The only shortcoming is that the internal drives are 2HD/2DD while the external ones are 2DD only. But I think all of the logic is controlled by the internal controller, so I someday may try putting the 2HD drives into the external enclosures.

Sharp X1 D

Since I began vintage computing, I’ve had two rules:
1. Don’t get two machines with the same function.
2. Don’t get more than you can comfortably store.

Well in one single move, I broke both rules.

This is the most recent addition, the Sharp X1-D. The D is, I assume, for disk, as opposed to tape, and it has a built-in floppy drive. The machine is an older, less-capable version of my Sharp X1 Turbo Z (the black machine shown sitting above the X1-D in the picture above). It has nothing to offer that the Z cannot do, and the Z can do so much more, and has the ability to do it better. This machine I got for looks alone.

The main unit and keyboard have a shiny metal appearance and a nice color scheme to it. The main unit is in excellent condition. The keyboard has some yellowing on the number pad and the cable is frayed and unreliable and needs to be replaced, although it can be made to work as-is.

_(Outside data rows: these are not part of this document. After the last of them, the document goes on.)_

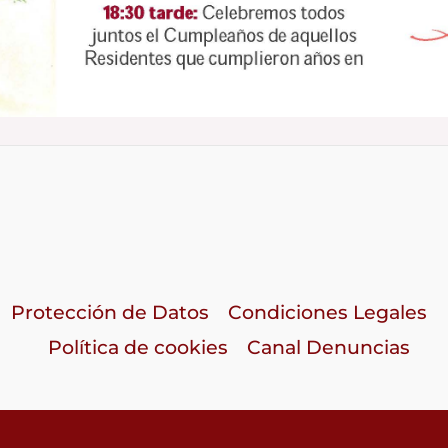
Protección de Datos
Condiciones Legales
Política de cookies
Canal Denuncias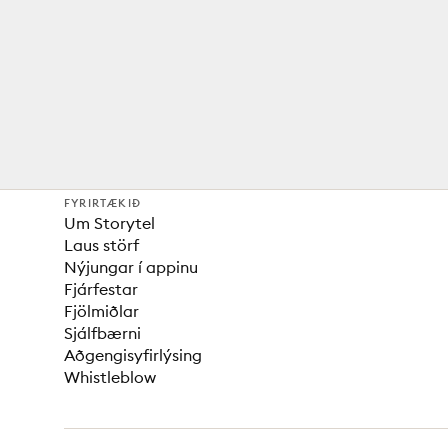
FYRIRTÆKIÐ
Um Storytel
Laus störf
Nýjungar í appinu
Fjárfestar
Fjölmiðlar
Sjálfbærni
Aðgengisyfirlýsing
Whistleblow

This is another as-is, untested machine. First thing I did was just plug in the unit and turn on the power. The power indicator and floppy drive both lit up, and the floppy drive light quickly went off when it discovered no media. So far, so good.

Next I hooked up the keyboard and digital RGB to verify that it was actually functioning. I got the welcoming IPL screen and was able to access the timer programmer without issue. After saving the timer, the timer indicator on the main unit lit up.

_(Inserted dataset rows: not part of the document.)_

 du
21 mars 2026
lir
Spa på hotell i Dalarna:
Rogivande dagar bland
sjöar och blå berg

Not only does this system offer no advantage over the X1 Turbo Z, but it also has a 3″ floppy drive (not 3.5″) and the media for that is not easy to find at all. Original games pop up once in a while on Yahoo Auctions, but they’re not cheap. Fortunately, for the time being, I can use my HxC floppy emulator. I tasked it with loading BASIC and a game and everything appears happy.

The only question now is where to put it. Until this machine arrived, I was able to store everything on the desks intended for vintage computing and inside a single cabinet with some adjustable shelves. But now I’ve overstepped that limit. For now I’ve stuck it up on top of the cabinet, but this is a non-ideal solution. And in the next two or three days, I am expecting one more large system! I’ve got to get this figured out.